EXERCISE REQUIREMENTS: If pictures appear in the lines below, skip them and copy exactly the lines from the one containing "4: (654, 619, 1.65)" through the one containing "50: (261, 10, 184.97)", and nothing else.

╭─ DATA SECTION

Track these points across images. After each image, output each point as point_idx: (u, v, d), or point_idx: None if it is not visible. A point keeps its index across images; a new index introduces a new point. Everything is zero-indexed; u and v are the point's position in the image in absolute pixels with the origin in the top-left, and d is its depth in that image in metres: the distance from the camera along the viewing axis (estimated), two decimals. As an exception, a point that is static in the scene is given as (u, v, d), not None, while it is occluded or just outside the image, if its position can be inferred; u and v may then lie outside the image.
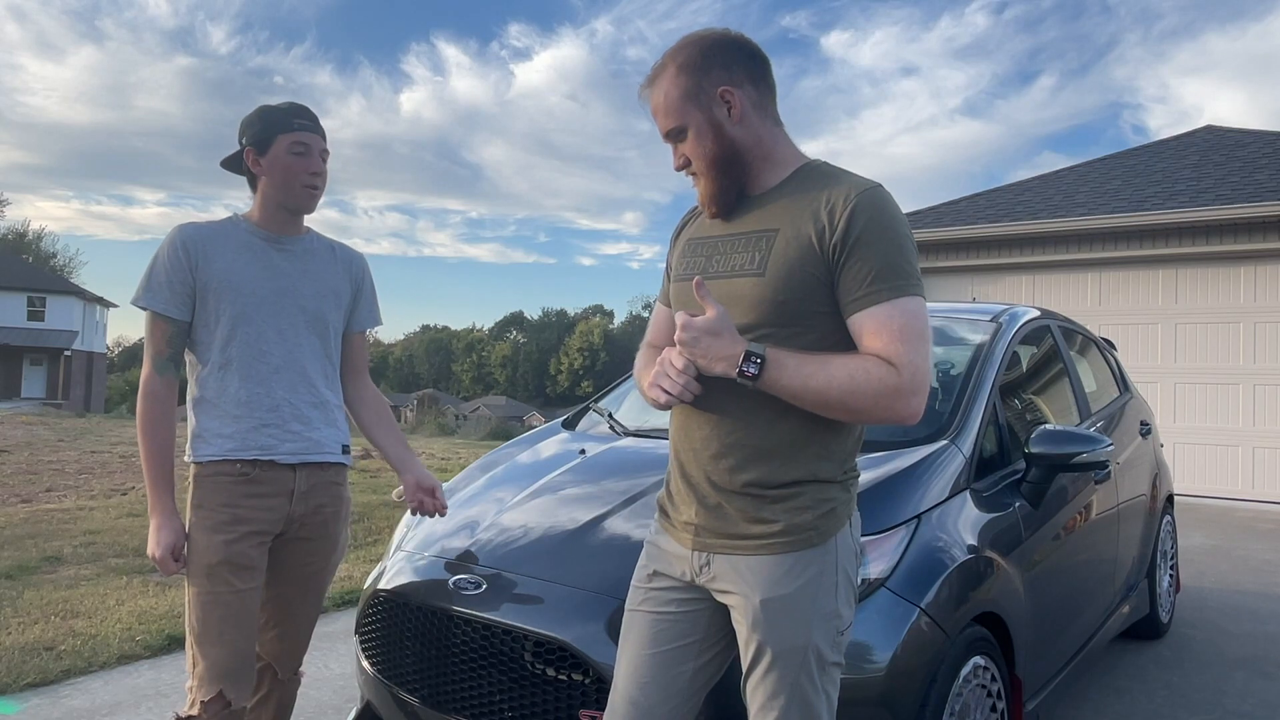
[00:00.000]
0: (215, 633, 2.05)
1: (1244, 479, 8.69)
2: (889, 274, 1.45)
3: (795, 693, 1.51)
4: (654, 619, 1.65)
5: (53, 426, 17.46)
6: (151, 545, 2.07)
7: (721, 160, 1.57)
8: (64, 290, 43.86)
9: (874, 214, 1.47)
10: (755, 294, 1.53)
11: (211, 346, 2.12)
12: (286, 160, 2.13)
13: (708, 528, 1.58)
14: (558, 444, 3.09)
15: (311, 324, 2.21)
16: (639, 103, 1.65)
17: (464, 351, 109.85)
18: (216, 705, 2.04)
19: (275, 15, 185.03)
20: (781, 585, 1.51)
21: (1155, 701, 3.52)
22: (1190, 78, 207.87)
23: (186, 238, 2.12)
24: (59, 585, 4.96)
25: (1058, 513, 2.89)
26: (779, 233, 1.53)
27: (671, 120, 1.58)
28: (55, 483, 9.39)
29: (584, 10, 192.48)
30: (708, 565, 1.58)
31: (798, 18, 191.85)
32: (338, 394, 2.30)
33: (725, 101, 1.56)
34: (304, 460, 2.17)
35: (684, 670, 1.63)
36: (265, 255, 2.17)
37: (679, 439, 1.63)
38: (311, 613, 2.31)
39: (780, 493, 1.53)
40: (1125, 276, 9.29)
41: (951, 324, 3.32)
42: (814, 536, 1.53)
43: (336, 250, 2.33)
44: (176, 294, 2.10)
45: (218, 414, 2.12)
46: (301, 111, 2.17)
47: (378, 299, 2.43)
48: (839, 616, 1.55)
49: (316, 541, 2.23)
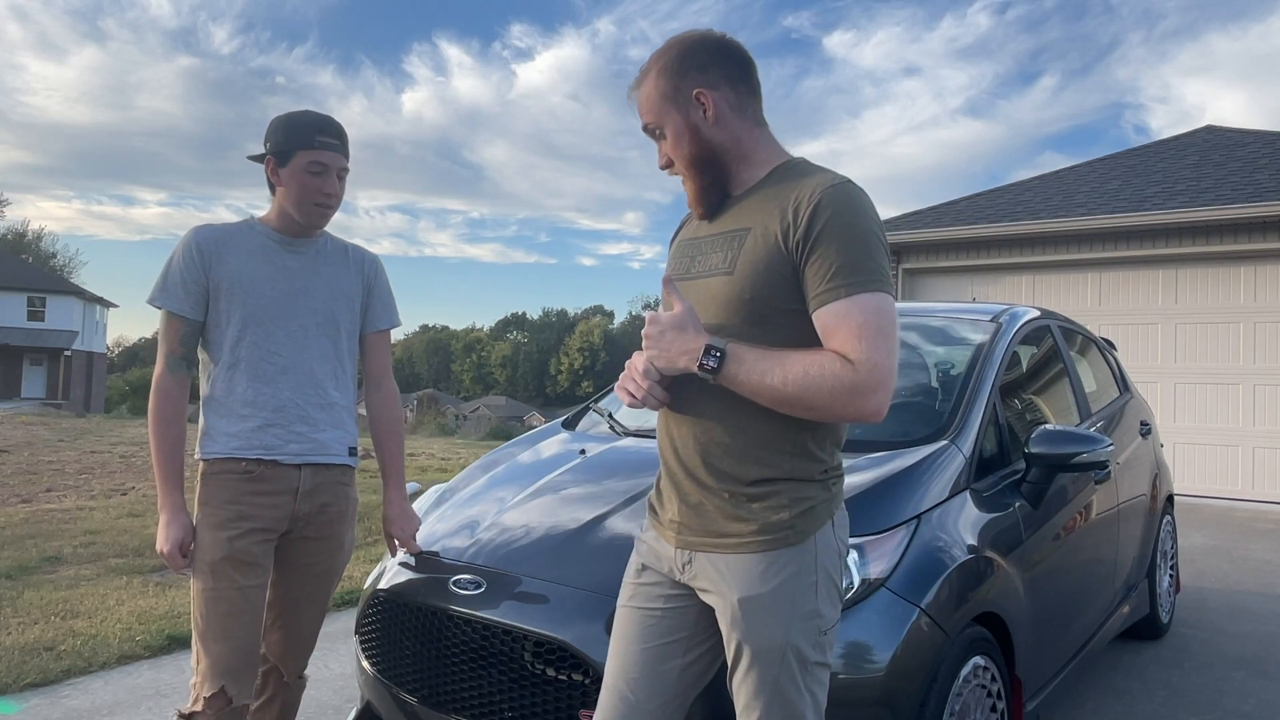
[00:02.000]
0: (219, 629, 2.06)
1: (1244, 479, 8.69)
2: (849, 270, 1.44)
3: (776, 693, 1.51)
4: (642, 614, 1.66)
5: (53, 426, 17.47)
6: (160, 540, 2.09)
7: (699, 161, 1.60)
8: (64, 290, 43.87)
9: (837, 209, 1.46)
10: (725, 293, 1.54)
11: (222, 346, 2.15)
12: (303, 178, 2.14)
13: (689, 525, 1.59)
14: (558, 444, 3.08)
15: (322, 326, 2.22)
16: (628, 103, 1.68)
17: (464, 351, 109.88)
18: (219, 701, 2.05)
19: (278, 15, 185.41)
20: (758, 584, 1.51)
21: (1155, 701, 3.52)
22: (1192, 78, 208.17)
23: (201, 239, 2.15)
24: (59, 585, 4.96)
25: (1058, 513, 2.89)
26: (750, 231, 1.55)
27: (650, 119, 1.63)
28: (55, 483, 9.39)
29: (586, 10, 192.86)
30: (690, 563, 1.59)
31: (800, 18, 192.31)
32: (347, 395, 2.30)
33: (700, 103, 1.58)
34: (308, 461, 2.18)
35: (671, 666, 1.63)
36: (277, 257, 2.20)
37: (663, 438, 1.65)
38: (317, 614, 2.32)
39: (757, 491, 1.53)
40: (1125, 276, 9.29)
41: (951, 324, 3.32)
42: (791, 535, 1.52)
43: (350, 252, 2.34)
44: (190, 294, 2.13)
45: (225, 413, 2.14)
46: (326, 127, 2.15)
47: (394, 299, 2.44)
48: (820, 616, 1.54)
49: (322, 541, 2.24)
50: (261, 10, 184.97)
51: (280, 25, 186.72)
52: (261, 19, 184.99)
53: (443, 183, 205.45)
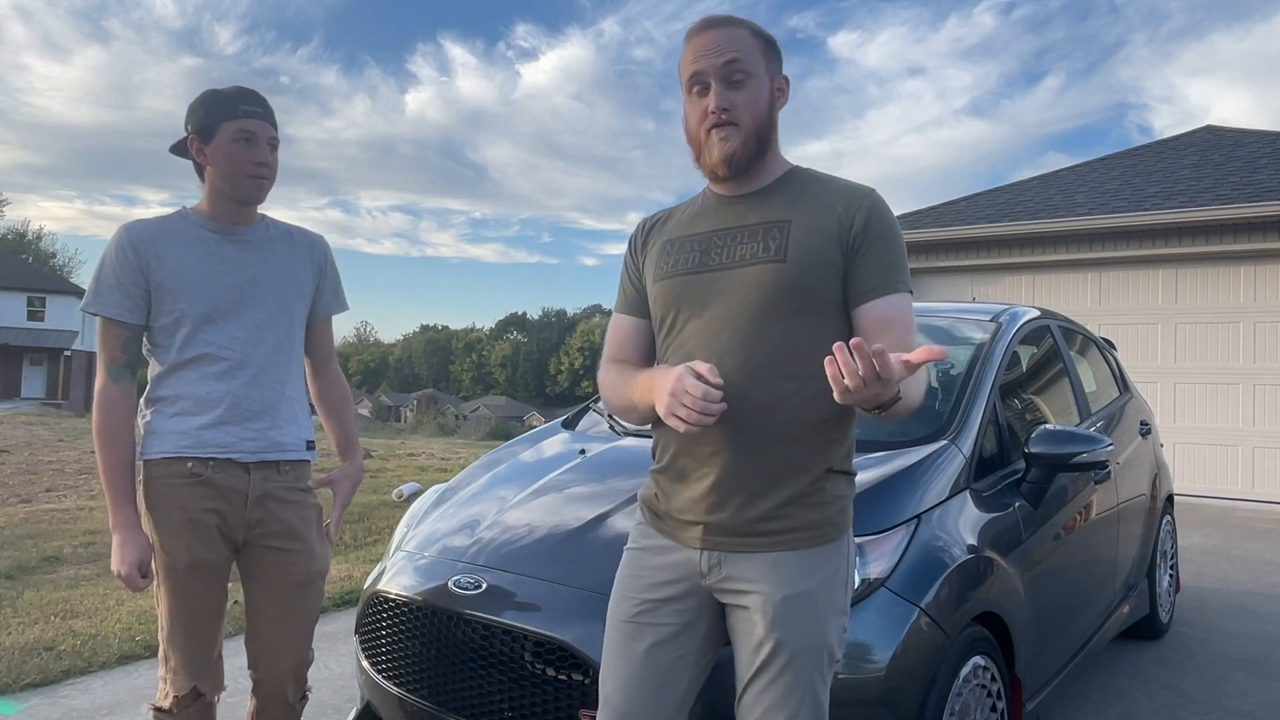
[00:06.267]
0: (183, 634, 2.04)
1: (1244, 479, 8.68)
2: (899, 269, 1.56)
3: (809, 691, 1.51)
4: (651, 630, 1.60)
5: (52, 426, 17.46)
6: (116, 562, 1.96)
7: (762, 128, 1.60)
8: (64, 290, 43.82)
9: (885, 215, 1.58)
10: (775, 280, 1.53)
11: (170, 348, 2.04)
12: (230, 149, 2.02)
13: (721, 526, 1.55)
14: (558, 444, 3.08)
15: (275, 318, 2.11)
16: (698, 34, 1.58)
17: (464, 351, 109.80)
18: (188, 699, 2.05)
19: (282, 15, 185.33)
20: (803, 581, 1.52)
21: (1155, 701, 3.52)
22: (1196, 78, 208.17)
23: (135, 237, 2.01)
24: (59, 585, 4.96)
25: (1058, 513, 2.89)
26: (792, 224, 1.56)
27: (741, 58, 1.55)
28: (55, 483, 9.39)
29: (591, 11, 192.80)
30: (719, 565, 1.56)
31: (805, 18, 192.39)
32: (299, 388, 2.21)
33: (779, 88, 1.63)
34: (263, 459, 2.08)
35: (679, 683, 1.60)
36: (220, 249, 2.07)
37: (686, 441, 1.57)
38: (307, 626, 2.18)
39: (803, 487, 1.54)
40: (1125, 276, 9.29)
41: (951, 324, 3.32)
42: (832, 532, 1.56)
43: (295, 236, 2.22)
44: (128, 297, 2.00)
45: (174, 411, 2.03)
46: (249, 97, 2.05)
47: (341, 283, 2.34)
48: (845, 614, 1.58)
49: (290, 551, 2.11)
50: (266, 10, 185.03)
51: (285, 25, 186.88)
52: (266, 19, 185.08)
53: (445, 183, 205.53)
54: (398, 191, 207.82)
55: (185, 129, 2.07)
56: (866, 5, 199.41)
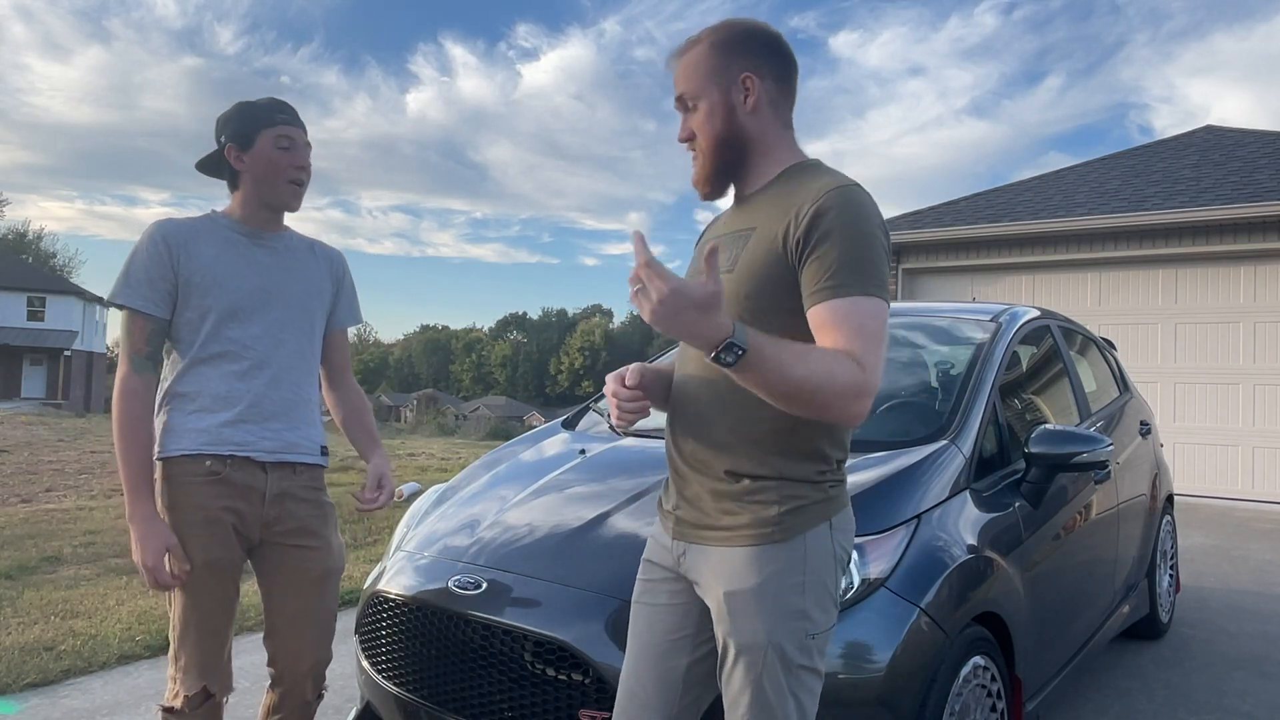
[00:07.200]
0: (195, 633, 2.04)
1: (1244, 479, 8.68)
2: (851, 270, 1.42)
3: (758, 693, 1.50)
4: (649, 610, 1.68)
5: (52, 426, 17.47)
6: (139, 554, 1.94)
7: (724, 142, 1.59)
8: (64, 290, 43.84)
9: (841, 210, 1.45)
10: (730, 290, 1.53)
11: (193, 343, 2.06)
12: (272, 155, 2.07)
13: (686, 519, 1.61)
14: (558, 444, 3.08)
15: (295, 321, 2.16)
16: (666, 71, 1.66)
17: (463, 351, 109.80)
18: (199, 699, 2.06)
19: (283, 15, 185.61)
20: (742, 578, 1.51)
21: (1155, 701, 3.52)
22: (1197, 78, 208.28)
23: (167, 233, 2.05)
24: (59, 585, 4.96)
25: (1058, 513, 2.89)
26: (755, 231, 1.56)
27: (687, 89, 1.61)
28: (55, 483, 9.38)
29: (593, 11, 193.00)
30: (685, 555, 1.61)
31: (806, 18, 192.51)
32: (316, 394, 2.25)
33: (745, 87, 1.58)
34: (280, 459, 2.11)
35: (678, 664, 1.63)
36: (248, 251, 2.12)
37: (667, 432, 1.68)
38: (328, 622, 2.22)
39: (748, 486, 1.53)
40: (1125, 276, 9.29)
41: (951, 324, 3.32)
42: (776, 533, 1.51)
43: (316, 248, 2.28)
44: (157, 290, 2.03)
45: (193, 408, 2.05)
46: (283, 106, 2.13)
47: (357, 296, 2.40)
48: (807, 618, 1.51)
49: (308, 548, 2.15)
50: (267, 10, 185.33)
51: (286, 25, 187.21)
52: (267, 19, 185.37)
53: (446, 183, 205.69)
54: (398, 191, 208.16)
55: (218, 140, 2.12)
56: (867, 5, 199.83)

╰─

ANSWER BOX:
4: (654, 619, 1.65)
5: (53, 426, 17.46)
6: (151, 545, 2.07)
7: (721, 160, 1.57)
8: (64, 290, 43.86)
9: (874, 214, 1.47)
10: (755, 294, 1.53)
11: (211, 346, 2.12)
12: (286, 160, 2.13)
13: (708, 528, 1.58)
14: (558, 444, 3.09)
15: (311, 324, 2.21)
16: (639, 103, 1.65)
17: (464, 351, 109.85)
18: (216, 705, 2.04)
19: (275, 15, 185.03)
20: (781, 585, 1.51)
21: (1155, 701, 3.52)
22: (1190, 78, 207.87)
23: (186, 238, 2.12)
24: (59, 585, 4.96)
25: (1058, 513, 2.89)
26: (779, 233, 1.53)
27: (671, 120, 1.58)
28: (55, 483, 9.39)
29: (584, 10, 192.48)
30: (708, 565, 1.58)
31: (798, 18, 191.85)
32: (338, 394, 2.30)
33: (725, 101, 1.56)
34: (304, 460, 2.17)
35: (684, 670, 1.63)
36: (265, 255, 2.17)
37: (679, 439, 1.63)
38: (311, 613, 2.31)
39: (780, 493, 1.53)
40: (1125, 276, 9.29)
41: (951, 324, 3.32)
42: (814, 536, 1.53)
43: (336, 250, 2.33)
44: (176, 294, 2.10)
45: (218, 414, 2.12)
46: (301, 111, 2.17)
47: (378, 299, 2.43)
48: (839, 616, 1.55)
49: (316, 541, 2.23)
[00:02.000]
0: (219, 629, 2.06)
1: (1244, 479, 8.69)
2: (849, 270, 1.44)
3: (776, 693, 1.51)
4: (642, 614, 1.66)
5: (53, 426, 17.47)
6: (160, 540, 2.09)
7: (699, 161, 1.60)
8: (64, 290, 43.87)
9: (837, 209, 1.46)
10: (725, 293, 1.54)
11: (222, 346, 2.15)
12: (303, 178, 2.14)
13: (689, 525, 1.59)
14: (558, 444, 3.08)
15: (322, 326, 2.22)
16: (628, 103, 1.68)
17: (464, 351, 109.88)
18: (219, 701, 2.05)
19: (278, 15, 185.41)
20: (758, 584, 1.51)
21: (1155, 701, 3.52)
22: (1192, 78, 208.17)
23: (201, 239, 2.15)
24: (59, 585, 4.96)
25: (1058, 513, 2.89)
26: (750, 231, 1.55)
27: (650, 119, 1.63)
28: (55, 483, 9.39)
29: (586, 10, 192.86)
30: (690, 563, 1.59)
31: (800, 18, 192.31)
32: (347, 395, 2.30)
33: (700, 103, 1.58)
34: (308, 461, 2.18)
35: (671, 666, 1.63)
36: (277, 257, 2.20)
37: (663, 438, 1.65)
38: (317, 614, 2.32)
39: (757, 491, 1.53)
40: (1125, 276, 9.29)
41: (951, 324, 3.32)
42: (791, 535, 1.52)
43: (350, 252, 2.34)
44: (190, 294, 2.13)
45: (225, 413, 2.14)
46: (326, 127, 2.15)
47: (394, 299, 2.44)
48: (820, 616, 1.54)
49: (322, 541, 2.24)
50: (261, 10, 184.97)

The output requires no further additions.